Here’s some disturbing news for those of you who think you’re basing your investment strategy on history: The U.S. stock market must fall 43% in order to be in line with the longest-possible trend in its history.
This trend to which I refer traces the U.S. stock market back to 1793. The data, adjusted for both dividends and inflation, are plotted in the chart below. The source is Edward McQuarrie, a professor emeritus at the Leavey School of Business at Santa Clara [Calif.] University who has spent years reconstructing U.S. stock market history.
The chart also shows the exponential trendline, which is the line that most closely fits the data on a logarithmic scale. (Such a scale is one in which the same vertical distance always represents the same percentage change.) As you can see, there have been a number of times over the past 227 years in which the stock market was well below trend — each of which represented highly opportune occasions in which to establish long-term equity positions.
Now is definitely not one of those times. In fact, as the chart shows, there have been only two other occasions when the U.S. stock market was as far above trend as it is now: the late 1960s/early 1970s and at the top of the internet bubble. We all know what happened after those two periods. The internet bubble burst, taking stocks with it, and the stock market from the bear-market of 1973-74 went nowhere on a dividend-adjusted and inflation-adjusted basis through 1985.
Respect the history
Is something equally traumatic guaranteed to be in our immediate future? Of course not. Nothing in the stock market is assured. But keep this long-term perspective in mind the next time your hear market analysis based on the “long term.” Chances are the focus is a lot shorter than 227 years, which in turn means that there is a distinct possibility that — either wittingly or unwittingly — the data involved will support a pre-determined conclusion.

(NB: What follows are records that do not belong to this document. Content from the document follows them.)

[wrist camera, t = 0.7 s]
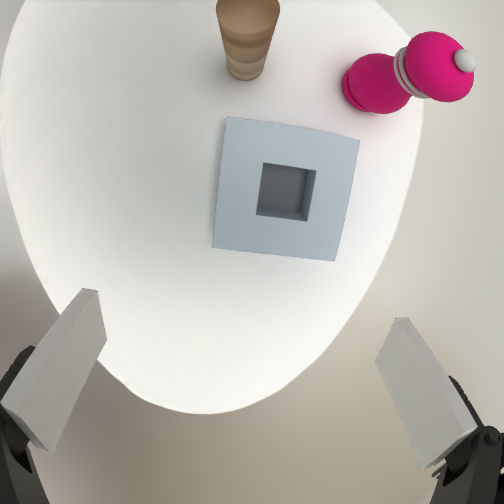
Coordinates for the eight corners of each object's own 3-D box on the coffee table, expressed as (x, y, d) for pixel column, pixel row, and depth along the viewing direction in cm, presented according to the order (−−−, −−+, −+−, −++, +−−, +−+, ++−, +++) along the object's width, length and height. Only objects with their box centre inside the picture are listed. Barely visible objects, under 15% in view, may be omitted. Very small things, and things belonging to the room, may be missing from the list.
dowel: (231, 50, 27) (221, -17, 12) (264, 54, 28) (283, -11, 12) (226, 79, 29) (211, 29, 13) (260, 83, 29) (276, 36, 14)
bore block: (229, 120, 31) (226, 116, 26) (344, 139, 32) (359, 140, 27) (216, 232, 36) (212, 247, 31) (323, 245, 37) (334, 261, 32)
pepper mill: (396, 84, 29) (509, 64, 10) (375, 126, 31) (491, 131, 13) (351, 52, 27) (446, -6, 9) (328, 95, 30) (421, 57, 11)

To illustrate these cherry-picking possibilities, consider the contrasting conclusions you can reach depending on the length of the trendline you draw:
You could draw your trendline to extend back to the early 1920s. Relative to it, the current stock market is 9% below trend. Or you could decide to draw the trendline back to 1965. If you did that, you’d discover that the stock market would have to fall 37% in order to return to the trend.
To add to the complexities, you also could draw a trendline without adjusting for dividends or inflation. You could focus on different stock market benchmarks that reflect narrower swaths of the market than does McQuarrie’s database.
Nevertheless, you should know that many of these alternate ways of drawing trendlines also lead to conclusions that are just as bearish, if not more so, as focusing on the trend back to 1793. For example, Jill Mislinski of Advisor Perspectives recently calculated the S&P 500’s
trend back to 1871 on an inflation-adjusted basis but not including dividends. “If the current S&P 500 were sitting squarely on the regression, it would be at the 1451 level” at the end of September — or 57% lower than it actually closed at the end of that month.
What about the Nasdaq Composite
? That index was created in 1971, so less data are available for it. But it’s more than 30% higher than a trendline drawn back to then.
These myriad possibilities can be confusing. But they serve to remind us that there are many judgment calls to be made when reading the historical tea leaves. So when you hear a conclusion about stocks over the long-term based on anything less than the full 227-year timeline of the U.S. stock market, ask what the result would be if that entire history was counted.